» **Prompt**
Restate all entries exactly. Skip the images.

» **Dataset records**

+++++

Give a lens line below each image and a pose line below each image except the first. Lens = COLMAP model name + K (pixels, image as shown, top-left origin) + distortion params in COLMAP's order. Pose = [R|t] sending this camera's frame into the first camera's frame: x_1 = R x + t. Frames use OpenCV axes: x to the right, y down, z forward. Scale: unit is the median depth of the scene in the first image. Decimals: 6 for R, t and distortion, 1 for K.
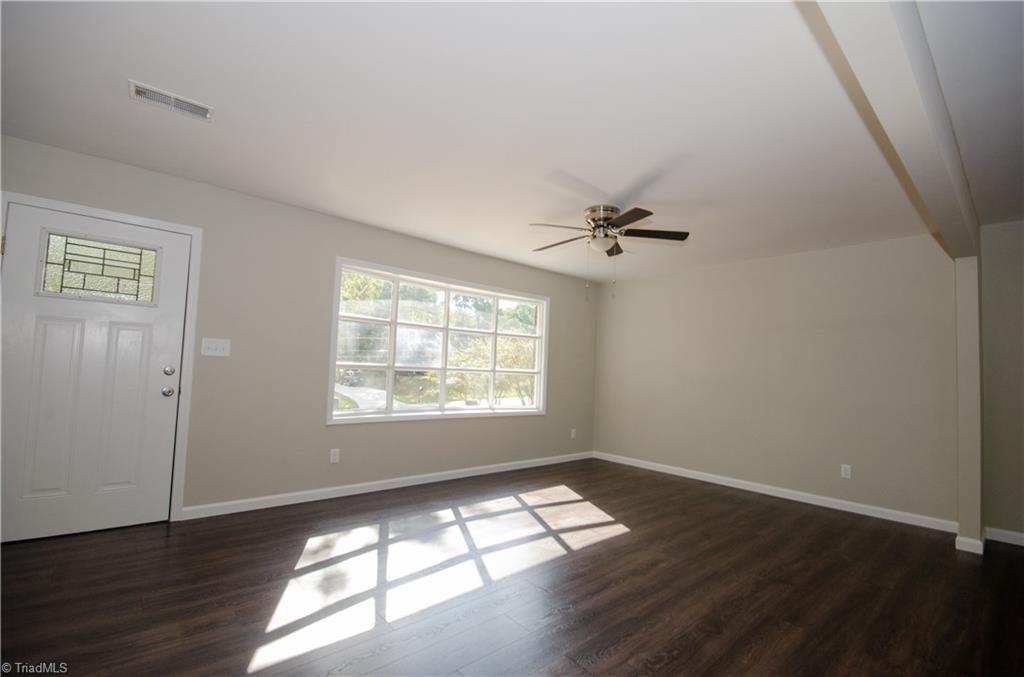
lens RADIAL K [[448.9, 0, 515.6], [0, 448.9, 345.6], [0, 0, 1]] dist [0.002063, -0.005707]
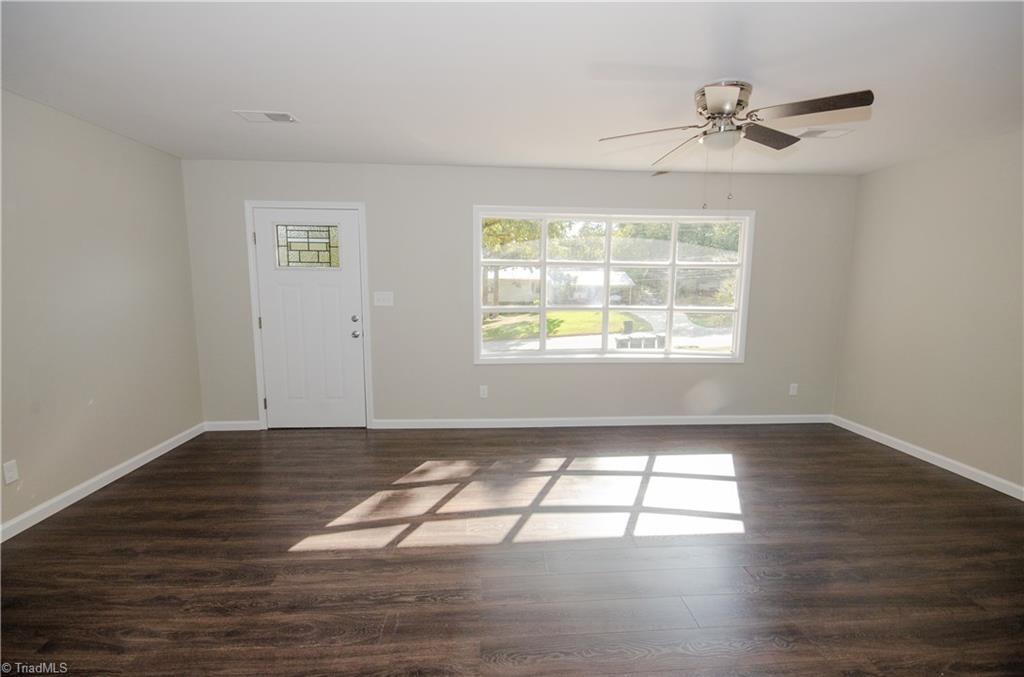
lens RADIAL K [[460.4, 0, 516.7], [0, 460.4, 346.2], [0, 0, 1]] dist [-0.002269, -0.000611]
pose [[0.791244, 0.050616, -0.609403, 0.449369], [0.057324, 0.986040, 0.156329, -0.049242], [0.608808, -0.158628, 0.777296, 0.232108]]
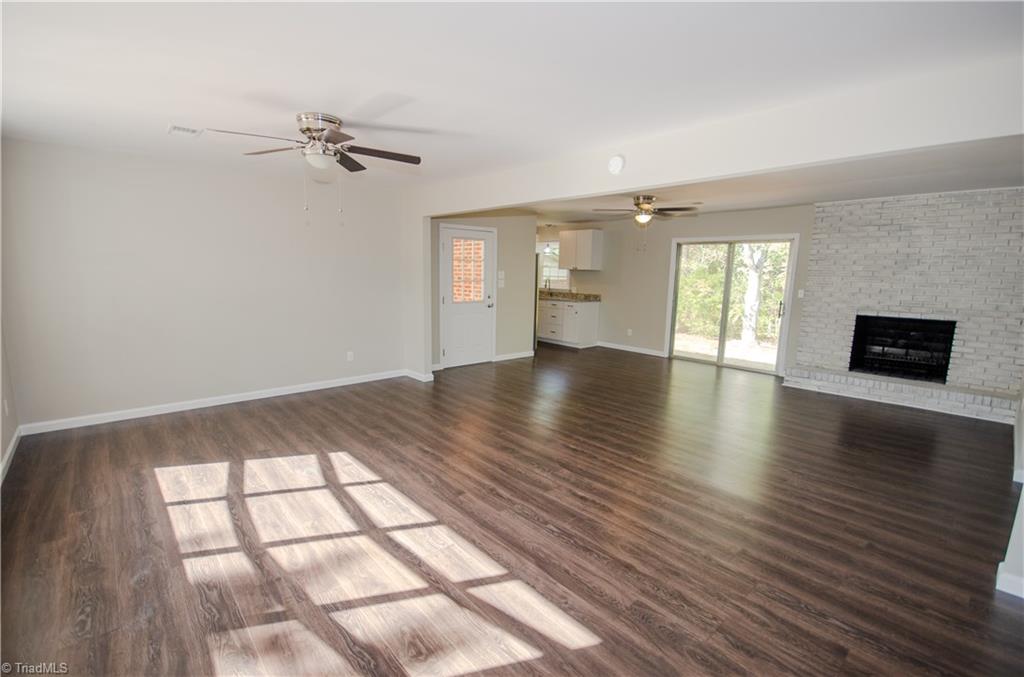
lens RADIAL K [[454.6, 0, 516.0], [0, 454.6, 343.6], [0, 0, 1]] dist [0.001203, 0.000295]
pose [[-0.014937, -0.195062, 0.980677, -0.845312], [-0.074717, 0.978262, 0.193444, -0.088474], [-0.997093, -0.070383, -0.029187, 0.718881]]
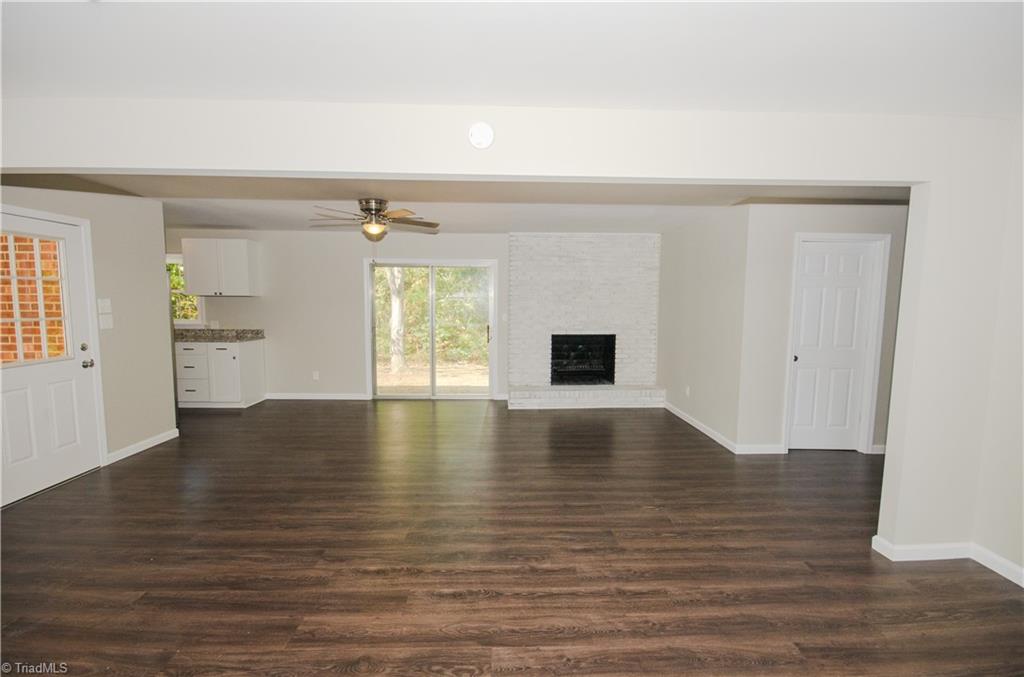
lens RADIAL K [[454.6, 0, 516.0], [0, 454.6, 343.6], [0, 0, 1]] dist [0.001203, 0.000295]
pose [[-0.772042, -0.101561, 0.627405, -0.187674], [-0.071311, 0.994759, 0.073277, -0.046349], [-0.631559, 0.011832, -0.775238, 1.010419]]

+++++

» **Output for this task**
Give a lens line below each image and a pose line below each image except the first. Lens = COLMAP model name + K (pixels, image as shown, top-left origin) + distortion params in COLMAP's order. Pose = [R|t] sending this camera's frame into the first camera's frame: x_1 = R x + t. Frames use OpenCV axes: x to the right, y down, z forward. Scale: unit is the median depth of the scene in the first image. Decimals: 6 for R, t and distortion, 1 for K.
lens RADIAL K [[448.9, 0, 515.6], [0, 448.9, 345.6], [0, 0, 1]] dist [0.002063, -0.005707]
lens RADIAL K [[460.4, 0, 516.7], [0, 460.4, 346.2], [0, 0, 1]] dist [-0.002269, -0.000611]
pose [[0.791244, 0.050616, -0.609403, 0.449369], [0.057324, 0.986040, 0.156329, -0.049242], [0.608808, -0.158628, 0.777296, 0.232108]]
lens RADIAL K [[454.6, 0, 516.0], [0, 454.6, 343.6], [0, 0, 1]] dist [0.001203, 0.000295]
pose [[-0.014937, -0.195062, 0.980677, -0.845312], [-0.074717, 0.978262, 0.193444, -0.088474], [-0.997093, -0.070383, -0.029187, 0.718881]]
lens RADIAL K [[454.6, 0, 516.0], [0, 454.6, 343.6], [0, 0, 1]] dist [0.001203, 0.000295]
pose [[-0.772042, -0.101561, 0.627405, -0.187674], [-0.071311, 0.994759, 0.073277, -0.046349], [-0.631559, 0.011832, -0.775238, 1.010419]]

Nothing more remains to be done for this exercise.